Saturday, May 8, 2010

Making Bread with a Ferment


Bread making is a fascinating subject to someone like me who likes to perfect and conquer any commercial made products. The picture above shows today's loaf which is a blend of wholemeal spelt flour and white wheat flour with linseeds and sesame seeds. It has a sprinkling of oat flour on top.

It's easy to make a loaf of bread, but I want to make a loaf of bread that is healthy, as well as having similar qualities to commercially made bread. That lovely softness and the fine texture of soft wholemeal bread is something I aspire to achieve.

I'm getting there very slowly with additions such as Wonder Fresh and Natural Bread Improver from All About Bread in Greenwood. These products only need to be added in small amounts and contain natural enzymes to help create a softer crumb and better keeping ability. I also use Ascorbic Acid, or Vitamin C powder, as it is a natural preservative for home made bread.

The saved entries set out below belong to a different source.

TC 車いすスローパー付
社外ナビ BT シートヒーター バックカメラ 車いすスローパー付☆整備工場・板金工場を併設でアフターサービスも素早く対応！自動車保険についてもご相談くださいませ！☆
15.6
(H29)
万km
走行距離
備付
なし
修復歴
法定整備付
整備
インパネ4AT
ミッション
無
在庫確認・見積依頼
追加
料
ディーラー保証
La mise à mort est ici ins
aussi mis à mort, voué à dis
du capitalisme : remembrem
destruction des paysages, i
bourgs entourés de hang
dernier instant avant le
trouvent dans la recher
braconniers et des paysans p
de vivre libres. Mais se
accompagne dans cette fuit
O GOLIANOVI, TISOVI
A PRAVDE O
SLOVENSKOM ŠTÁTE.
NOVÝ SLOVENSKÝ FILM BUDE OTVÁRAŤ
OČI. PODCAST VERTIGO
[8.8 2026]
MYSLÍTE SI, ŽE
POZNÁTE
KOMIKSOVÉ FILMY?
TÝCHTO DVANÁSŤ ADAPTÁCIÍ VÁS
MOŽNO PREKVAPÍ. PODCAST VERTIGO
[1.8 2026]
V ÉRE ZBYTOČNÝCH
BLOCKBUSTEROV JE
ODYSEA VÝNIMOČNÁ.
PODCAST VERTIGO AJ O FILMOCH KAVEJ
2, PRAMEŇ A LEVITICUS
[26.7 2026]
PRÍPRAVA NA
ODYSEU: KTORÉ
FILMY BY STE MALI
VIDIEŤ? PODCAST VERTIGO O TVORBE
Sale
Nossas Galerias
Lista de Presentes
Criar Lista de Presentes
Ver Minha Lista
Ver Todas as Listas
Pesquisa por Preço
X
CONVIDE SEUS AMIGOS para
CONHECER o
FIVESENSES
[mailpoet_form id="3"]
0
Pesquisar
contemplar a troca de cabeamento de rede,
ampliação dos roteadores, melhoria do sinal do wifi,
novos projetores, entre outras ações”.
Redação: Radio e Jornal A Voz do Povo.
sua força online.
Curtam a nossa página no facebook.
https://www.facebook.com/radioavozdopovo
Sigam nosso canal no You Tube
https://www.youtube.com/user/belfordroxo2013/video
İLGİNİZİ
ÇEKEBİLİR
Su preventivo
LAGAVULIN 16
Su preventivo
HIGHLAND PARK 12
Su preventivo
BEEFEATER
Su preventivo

Another tip I've learned from reading online Richard Bertinet's Bread information is to make an extra 300g  of dough, then keep that 300g aside and place it in the fridge for up to three days. When making the next loaf, add this ferment to the regular dough. Prior to forming the bread or rolls, remove the 300g extra and place it back in the fridge for the next time you make bread.

I've been using this method for some time now and have been able to reduce the amount of yeast I use by 25%.  The bread also develops a better flavour.

This isn't a true ferment as such, because true ferments will have to be refreshed with double its weight in flour and water.What happens though, is that after a while the dough becomes too large and the extra is thrown away. That seems like a waste, so I'll keep using the method I'm using now.